When asked about the perception that the United States is no longer an honest broker, the official dismissed the notion of impartiality as "a vestige of talking points from decades ago."
"We don't believe that in order for us to work on a peace effort we need to have an equivalency, where we can only say certain things about Israel if at the same time we also say something about the Palestinians," the official added. "Not only does that not work; we don't think it's right. We say what's on our mind; we speak the truth … we cannot solve the conflict without being open and honest."
Is the official right? In theory, the idea of Washington being an honest broker seems sensible. What about in practice?

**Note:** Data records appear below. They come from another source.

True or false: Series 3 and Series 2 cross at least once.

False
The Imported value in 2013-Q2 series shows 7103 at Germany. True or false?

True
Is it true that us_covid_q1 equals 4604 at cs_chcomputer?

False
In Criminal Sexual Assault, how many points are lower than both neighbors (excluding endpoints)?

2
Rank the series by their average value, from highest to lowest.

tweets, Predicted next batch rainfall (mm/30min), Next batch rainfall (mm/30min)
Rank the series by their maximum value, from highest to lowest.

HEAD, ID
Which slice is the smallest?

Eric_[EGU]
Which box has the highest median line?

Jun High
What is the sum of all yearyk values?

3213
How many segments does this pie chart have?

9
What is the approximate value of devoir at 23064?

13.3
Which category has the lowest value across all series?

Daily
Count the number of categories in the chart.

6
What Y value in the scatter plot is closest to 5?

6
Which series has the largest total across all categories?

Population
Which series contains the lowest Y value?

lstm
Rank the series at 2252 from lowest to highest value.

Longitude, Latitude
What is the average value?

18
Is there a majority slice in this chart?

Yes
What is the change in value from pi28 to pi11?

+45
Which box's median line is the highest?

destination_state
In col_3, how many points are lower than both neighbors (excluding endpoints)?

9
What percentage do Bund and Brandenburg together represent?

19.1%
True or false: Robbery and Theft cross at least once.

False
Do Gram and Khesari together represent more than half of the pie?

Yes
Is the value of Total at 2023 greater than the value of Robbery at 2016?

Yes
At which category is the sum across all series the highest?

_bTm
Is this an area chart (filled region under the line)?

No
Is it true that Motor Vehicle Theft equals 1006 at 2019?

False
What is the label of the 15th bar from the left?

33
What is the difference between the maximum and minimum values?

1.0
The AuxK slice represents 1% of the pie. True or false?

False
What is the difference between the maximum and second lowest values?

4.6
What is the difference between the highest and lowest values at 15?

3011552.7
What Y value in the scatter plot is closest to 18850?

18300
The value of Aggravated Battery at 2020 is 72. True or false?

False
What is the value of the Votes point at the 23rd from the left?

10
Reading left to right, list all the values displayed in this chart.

To reach an answer, it is worth detailing what the role of honest broker entails. In 2009, Michael Singh, the managing director at the Washington Institute for Near East Policy, explained in an important piece that the position rests on two objective attributes. First, the United States claims impartiality in the Israeli-Palestinian conflict, because Washington's interest is in reaching an amicable deal that achieves a lasting peace, not in the substance of the dispute itself. This impartiality, Singh clarified, "should not be confused with indifference or disinterest," as though the United States is a neutral third party. Washington is still pursuing its own national security interests, and therefore has a stake in the resolution. Second, the United States is allied, or at least friendly, with both sides, putting it in a unique diplomatic position to mediate.
Singh expanded on these attributes in 2010, writing that what makes the United States an honest broker "is not equidistance between the two sides, but intimate friendship with both; not indifference to the talks' outcome, but a passionate belief in the two-state solution and a willingness and ability to deploy American influence to see it achieved."
One can debate whether the United States has been an honest broker. The more important question, however, is whether the United States should be an honest broker. The answer is no—in practice, the idea blinds the United States to reality and has proven unable to achieve peace.
Take Singh's criteria and examine the situation. Israel is America's closest ally in the Middle East and one of its closest allies in the world. The Israelis are on the front lines battling enemies of the United States—from Sunni terrorist groups to Iran, and beyond. The Palestinian Authority, meanwhile, supports America's adversaries—most recently Venezuelan dictator Nicolás Maduro—and has even identified the United States as an enemy. Israel also has a thriving democracy, while the Palestinians are divided between the PA's corrupt authoritarianism in the West Bank and Hamas's tyrannical rule in Gaza. Moreover, Israel has repeatedly shown a willingness to compromise for peace. Take the Israeli peace proposal in 2008, which was as good an offer to the Palestinians as any fair-minded observer could wish for. Yet the Palestinians rejected the deal, repeating a pattern that has become all too familiar. The Palestinian leadership even refuses to recognize Israel as a Jewish state, thus rejecting the basis of a two-state solution: two states for two peoples.
How can Washington be impartial?
There is a larger point here: while a two-state solution should be the goal, the creation of a Palestinian state tomorrow, or in the near future, would be disastrous. Put aside Hamas for the moment: Sunni terrorists, Iran, or both would turn a country run independently by the PA into their own personal playgrounds. The PA neither has the strength nor the legitimacy among the Palestinian public to be trusted with such responsibility. Unfortunately, the U.S. government does not recognize this reality.
The status quo, while far from perfect, is really not that bad for the time being. Ask a Palestinian living in the West Bank if they want to trade places with someone in Syria or Yemen, and wait for their response.
Still, the American official's comments to the Times of Israel are encouraging. Interestingly, however, the evidence suggests they do not necessarily represent the views of the president and his administration. Daniel Pipes, president of the Middle East Forum, writes in a recent, must-read op-ed that Trump has actually tried to play the role of honest broker more than many observers realize. Pipes outlines two themes in Trump's comments about the conflict—"neutrality toward Israel and the Palestinians" and "a tilt toward the Palestinians"—providing several quotes to support his claims.
"This drumbeat of comments—about neutrality, suspicion of [Israeli Prime Minister Benjamin] Netanyahu, and expecting Israel to make the larger concessions—signals a potential crisis in U.S.-Israel relations," Pipes writes.
The administration is not expected to release its highly anticipated peace plan until after Israel's elections in early April, so we will know more then. In the meantime, Pipes's provocative take, which breaks with much of the conventional wisdom, is worth considering.
Whatever approach the administration adopts, the United States should stop trying to act as an honest broker. It does not make sense morally or strategically. And beyond that, it has not achieved peace. Just ask Barack Obama.